Furthermore, also other libraries such as pyclesperanto offer thresholding algorithms. The implementation here does not return the threshold, it directly returns the binary image.

binary_image2 = cle.threshold_otsu(image)
imshow(binary_image2)
../_images/aac24fde3fd260040b5033ca92c02ff51dae5ae320de2449b8e8e86ef339dc9d.png

Here we can also see that different libraries store binary images in different ways. pyclesperanto for example stores the positive pixels in binary images not as True but with a 1 instead:

binary_image2.max()
1.0
binary_image2.min()
0.0

Thresholding using SimpleITK#

Also SimpleITK offers thresholding algorithms which can be found in the list of filters. For scripting convenience, we use here napari-simpleitk-image-processing a scriptable napari plugin that offers some SimpleITK functions in a more accessible way. We can program a small for-loop that tries all the thresholding alogrithms in SimpleITK and shows us the results:

threshold_algorithms = [
    nsitk.threshold_huang,
    nsitk.threshold_intermodes,
    nsitk.threshold_isodata,
    nsitk.threshold_kittler_illingworth,
    nsitk.threshold_li,
    nsitk.threshold_maximum_entropy,
    nsitk.threshold_moments,
    nsitk.threshold_otsu,
    nsitk.threshold_renyi_entropy,
    nsitk.threshold_shanbhag,
    nsitk.threshold_triangle,
    nsitk.threshold_yen
]

for algorithm in threshold_algorithms:
    # show name of algorithm above the image
    print(algorithm.__name__)
    
    # binarize the image using the given algorithm
    binary_image = algorithm(image)
    
    # show the segmentation result
    imshow(binary_image)
threshold_huang
../_images/45e3c8efd769b88b4fc58e4d5c1a50a912d9366ec57f499833c7d4818a16d68f.png
threshold_intermodes
../_images/474585bfc41a7150477a90c9ae4f2ce918a7ed0041e2e5f2eea18e8ace4ae1bb.png
threshold_isodata
../_images/474585bfc41a7150477a90c9ae4f2ce918a7ed0041e2e5f2eea18e8ace4ae1bb.png
threshold_kittler_illingworth
../_images/8d4c59070474247eb02c19ca4d21208dca15778cc0c5e13fadd3e195e8885ce0.png
threshold_li
../_images/ea3d20faef42e8488598e1c914b90d031aefa3b733b82e7d5690f7cbfac67525.png
threshold_maximum_entropy
../_images/a7b2159f4f800a1618c3d6082c124079d4f7e3116111a1a4a4a67982e4eecc1e.png
threshold_moments
../_images/474585bfc41a7150477a90c9ae4f2ce918a7ed0041e2e5f2eea18e8ace4ae1bb.png
threshold_otsu
../_images/aac24fde3fd260040b5033ca92c02ff51dae5ae320de2449b8e8e86ef339dc9d.png
threshold_renyi_entropy
../_images/fccedafce8680667fc01673c4f353031a8b0ce3a2762337531c13b06b405af7e.png
threshold_shanbhag
../_images/507204442c9b905ad28921ef50996a9879695302aaa3686ab31ef89b2579de14.png
threshold_triangle
../_images/aac24fde3fd260040b5033ca92c02ff51dae5ae320de2449b8e8e86ef339dc9d.png
threshold_yen
../_images/134aa11339889cf89aba337af18d894502fe56f28ac0dc73bc0e4d0d8af43abe.png

Exercise#

Segment blobs.tif using the Yen algorithm. Use matplotlib to draw a green outline of the segmented objects around the regions on the original image.

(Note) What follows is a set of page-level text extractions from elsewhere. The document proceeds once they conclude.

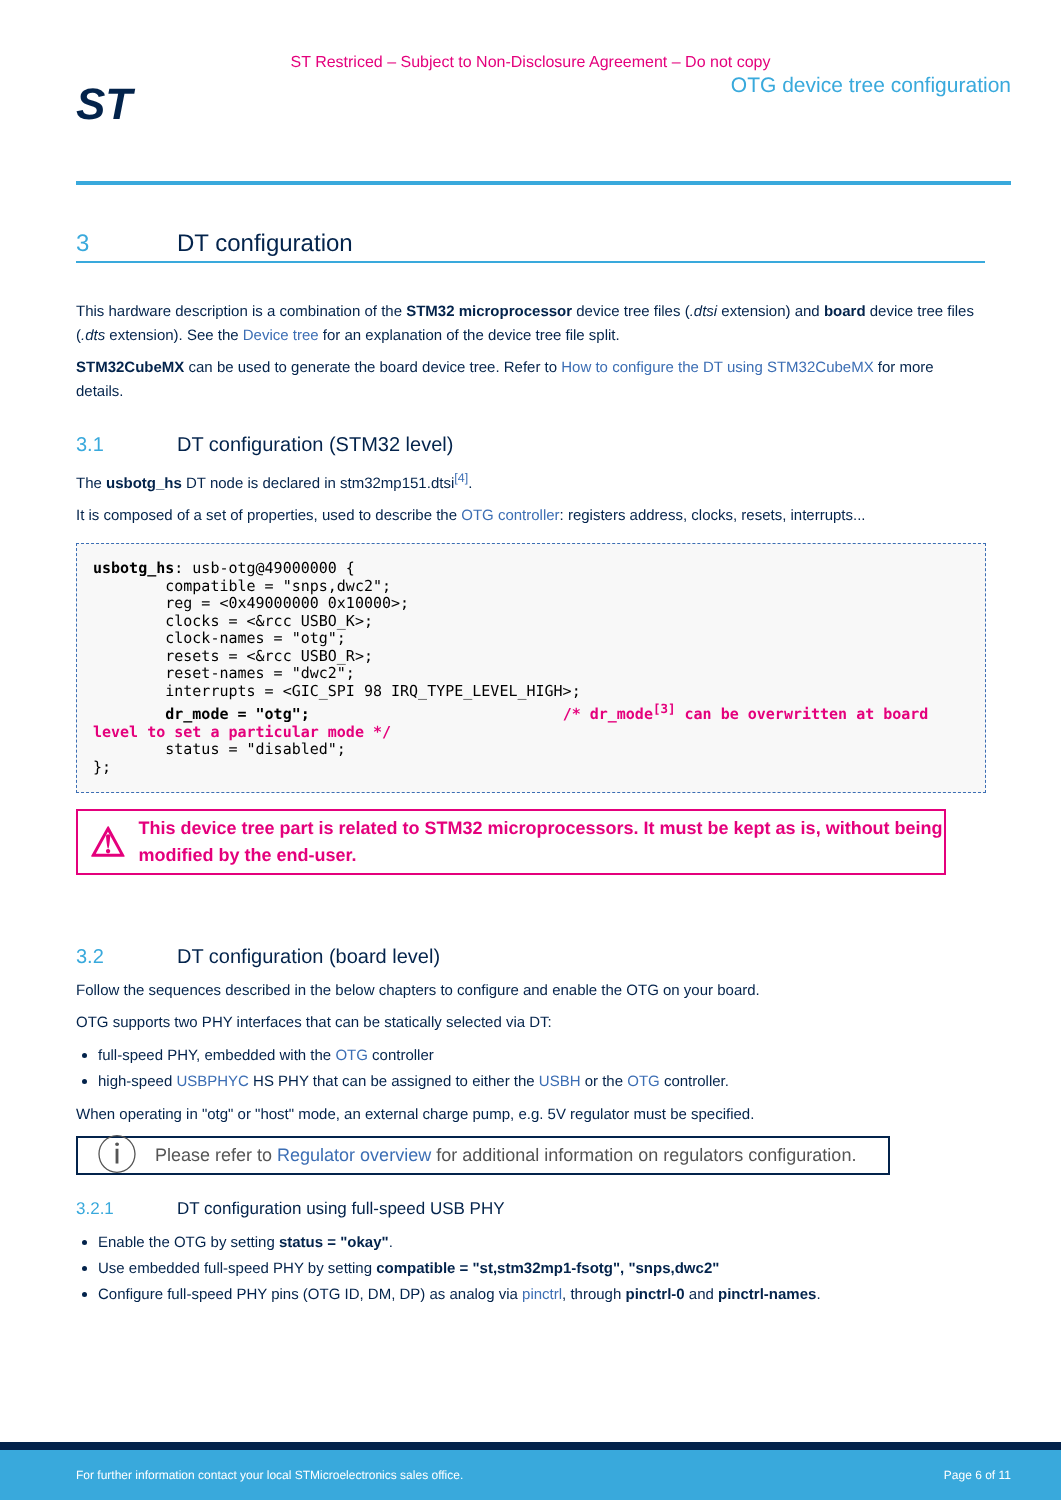ST Restriced – Subject to Non-Disclosure Agreement – Do not copy
ST
OTG device tree configuration
3 DT configuration
This hardware description is a combination of the STM32 microprocessor device tree files (.dtsi extension) and board device tree files (.dts extension). See the Device tree for an explanation of the device tree file split.
STM32CubeMX can be used to generate the board device tree. Refer to How to configure the DT using STM32CubeMX for more details.
3.1 DT configuration (STM32 level)
The usbotg_hs DT node is declared in stm32mp151.dtsi<sup>[4]</sup>.
It is composed of a set of properties, used to describe the OTG controller: registers address, clocks, resets, interrupts...
usbotg_hs: usb-otg@49000000 {
        compatible = "snps,dwc2";
        reg = <0x49000000 0x10000>;
        clocks = <&rcc USBO_K>;
        clock-names = "otg";
        resets = <&rcc USBO_R>;
        reset-names = "dwc2";
        interrupts = <GIC_SPI 98 IRQ_TYPE_LEVEL_HIGH>;
        dr_mode = "otg";                            /* dr_mode[3] can be overwritten at board level to set a particular mode */
        status = "disabled";
};
⚠
This device tree part is related to STM32 microprocessors. It must be kept as is, without being modified by the end-user.
3.2 DT configuration (board level)
Follow the sequences described in the below chapters to configure and enable the OTG on your board.
OTG supports two PHY interfaces that can be statically selected via DT:
full-speed PHY, embedded with the OTG controller
high-speed USBPHYC HS PHY that can be assigned to either the USBH or the OTG controller.
When operating in "otg" or "host" mode, an external charge pump, e.g. 5V regulator must be specified.
ⓘ
Please refer to Regulator overview for additional information on regulators configuration.
3.2.1 DT configuration using full-speed USB PHY
Enable the OTG by setting status = "okay".
Use embedded full-speed PHY by setting compatible = "st,stm32mp1-fsotg", "snps,dwc2"
Configure full-speed PHY pins (OTG ID, DM, DP) as analog via pinctrl, through pinctrl-0 and pinctrl-names.
For further information contact your local STMicroelectronics sales office. Page 6 of 11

Segment the image using a calculated threshold according to this equation:

threshold = mean + 2 * standard_deviation

Visualize the resulting segmentation with a red outline on top of the original image and the green outline from above.

Alternatively, put both segmentation results in napari and compare it there visually.